Jonathan Bartley and Siân Berry were re-elected as co-leaders in the second round.

| Candidate | First round |  | Second round |  |
| Votes | % | Votes | % |
| Jonathan Bartley and Siân Berry | 3,600 | 48.9% | 4,238 | 61.8% |
| Rosi Sexton | 1,978 | 26.9% | 2,618 | 38.2% |
| Shahrar Ali | 1,735 | 23.6% | Eliminated |  |
| Re-open nominations | 45 | 0.6% | Eliminated |  |
| Turnout | 7,358 | 15.4% |

=== Deputy leader ===

Amelia Womack was re-elected as deputy leader in the second round.

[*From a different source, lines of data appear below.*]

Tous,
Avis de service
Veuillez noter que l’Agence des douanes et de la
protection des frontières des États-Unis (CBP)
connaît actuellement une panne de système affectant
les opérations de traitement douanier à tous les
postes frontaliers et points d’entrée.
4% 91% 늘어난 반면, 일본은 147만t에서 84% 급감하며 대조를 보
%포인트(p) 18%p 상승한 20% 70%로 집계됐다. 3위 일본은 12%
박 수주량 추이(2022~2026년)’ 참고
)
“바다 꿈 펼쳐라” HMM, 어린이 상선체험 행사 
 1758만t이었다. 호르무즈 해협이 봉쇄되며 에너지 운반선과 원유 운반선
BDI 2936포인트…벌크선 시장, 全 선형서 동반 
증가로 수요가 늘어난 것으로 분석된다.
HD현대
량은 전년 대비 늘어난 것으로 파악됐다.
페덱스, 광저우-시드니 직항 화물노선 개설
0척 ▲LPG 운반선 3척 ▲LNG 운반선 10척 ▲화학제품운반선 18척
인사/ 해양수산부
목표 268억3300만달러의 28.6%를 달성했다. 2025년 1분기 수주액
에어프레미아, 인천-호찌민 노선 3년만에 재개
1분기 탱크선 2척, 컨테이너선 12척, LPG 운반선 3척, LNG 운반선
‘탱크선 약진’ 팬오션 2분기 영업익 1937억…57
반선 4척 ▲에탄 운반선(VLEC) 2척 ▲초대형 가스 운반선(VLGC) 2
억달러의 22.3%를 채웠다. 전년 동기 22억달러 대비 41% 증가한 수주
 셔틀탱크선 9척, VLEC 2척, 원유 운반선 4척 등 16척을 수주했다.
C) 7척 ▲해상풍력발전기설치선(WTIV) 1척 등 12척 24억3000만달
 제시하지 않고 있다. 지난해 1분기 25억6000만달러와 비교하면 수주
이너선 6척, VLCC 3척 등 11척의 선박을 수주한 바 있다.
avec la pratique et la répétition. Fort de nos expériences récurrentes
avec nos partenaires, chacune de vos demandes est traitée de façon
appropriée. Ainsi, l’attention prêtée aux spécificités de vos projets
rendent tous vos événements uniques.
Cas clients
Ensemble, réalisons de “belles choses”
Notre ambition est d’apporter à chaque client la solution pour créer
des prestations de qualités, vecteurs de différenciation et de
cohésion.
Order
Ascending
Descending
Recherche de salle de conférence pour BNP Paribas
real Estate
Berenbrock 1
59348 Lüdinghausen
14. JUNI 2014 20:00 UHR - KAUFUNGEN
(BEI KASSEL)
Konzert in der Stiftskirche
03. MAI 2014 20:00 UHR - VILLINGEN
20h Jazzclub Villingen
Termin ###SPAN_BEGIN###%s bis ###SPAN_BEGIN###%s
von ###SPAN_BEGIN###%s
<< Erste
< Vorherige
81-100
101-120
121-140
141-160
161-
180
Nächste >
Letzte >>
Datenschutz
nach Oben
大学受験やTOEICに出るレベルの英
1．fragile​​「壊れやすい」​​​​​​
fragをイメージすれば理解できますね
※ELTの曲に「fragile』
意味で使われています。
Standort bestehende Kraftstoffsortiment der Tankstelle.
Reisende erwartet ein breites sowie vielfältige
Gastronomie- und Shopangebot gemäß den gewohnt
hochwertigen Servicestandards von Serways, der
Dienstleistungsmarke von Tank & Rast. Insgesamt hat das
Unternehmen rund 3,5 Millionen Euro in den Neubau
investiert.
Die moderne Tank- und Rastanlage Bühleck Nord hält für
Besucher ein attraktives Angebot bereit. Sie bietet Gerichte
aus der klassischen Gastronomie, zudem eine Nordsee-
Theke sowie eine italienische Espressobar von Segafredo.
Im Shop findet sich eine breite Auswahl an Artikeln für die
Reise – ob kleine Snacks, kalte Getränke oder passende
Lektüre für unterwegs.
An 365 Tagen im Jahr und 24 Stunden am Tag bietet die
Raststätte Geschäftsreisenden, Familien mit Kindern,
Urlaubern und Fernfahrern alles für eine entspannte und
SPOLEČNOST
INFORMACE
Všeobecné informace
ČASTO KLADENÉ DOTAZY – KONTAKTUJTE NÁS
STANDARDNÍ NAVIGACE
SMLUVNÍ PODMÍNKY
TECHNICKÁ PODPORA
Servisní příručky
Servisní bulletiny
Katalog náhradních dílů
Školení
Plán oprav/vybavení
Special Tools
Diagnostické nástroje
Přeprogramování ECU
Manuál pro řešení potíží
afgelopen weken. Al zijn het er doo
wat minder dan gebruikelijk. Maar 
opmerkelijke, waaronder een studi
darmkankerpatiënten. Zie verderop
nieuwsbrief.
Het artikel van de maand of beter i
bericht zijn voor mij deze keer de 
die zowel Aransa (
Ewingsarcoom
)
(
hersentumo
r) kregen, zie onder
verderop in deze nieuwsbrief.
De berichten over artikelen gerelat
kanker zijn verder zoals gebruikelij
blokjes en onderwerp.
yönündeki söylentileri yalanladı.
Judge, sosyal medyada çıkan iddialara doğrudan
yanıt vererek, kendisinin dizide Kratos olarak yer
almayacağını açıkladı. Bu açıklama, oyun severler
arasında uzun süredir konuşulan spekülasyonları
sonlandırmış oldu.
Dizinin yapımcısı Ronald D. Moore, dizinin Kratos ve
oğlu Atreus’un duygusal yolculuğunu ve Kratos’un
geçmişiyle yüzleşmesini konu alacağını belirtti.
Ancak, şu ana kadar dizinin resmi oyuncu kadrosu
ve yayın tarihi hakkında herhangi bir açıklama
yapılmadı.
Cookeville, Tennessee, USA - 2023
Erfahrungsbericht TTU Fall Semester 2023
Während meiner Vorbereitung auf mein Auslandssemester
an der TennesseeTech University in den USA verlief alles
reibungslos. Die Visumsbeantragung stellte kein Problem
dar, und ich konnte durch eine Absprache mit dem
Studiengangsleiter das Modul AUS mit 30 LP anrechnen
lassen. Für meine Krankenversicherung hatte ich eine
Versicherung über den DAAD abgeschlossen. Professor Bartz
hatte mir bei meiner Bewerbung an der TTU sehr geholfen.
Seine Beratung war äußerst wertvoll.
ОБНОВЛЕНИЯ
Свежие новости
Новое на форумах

| Candidate | First round |  | Second round |  |
| Votes | % | Votes | % |
| Amelia Womack | 3,006 | 46.5% | 3,416 | 55.2% |
| Cleo Lake | 2,153 | 33.3% | 2,777 | 44.8% |
| Andrea Carey Fuller | 684 | 10.6% | Eliminated |  |
| Tom Pashby | 309 | 4.8% | Eliminated |  |
| Nick Humberstone | 282 | 4.3% | Eliminated |  |
| Re-open nominations | 25 | 0.4% | Eliminated |  |
| Turnout | 6,459 | 13.0% |

== Aftermath ==
The turnout was the lowest for one of the party's leadership elections since Natalie Bennett's unopposed re-election in 2014. The re-elected co-leaders, Bartley and Berry, said they wanted to make gains in the upcoming 2021 United Kingdom local elections and promised to make the party the "main opposition" to the Conservative government.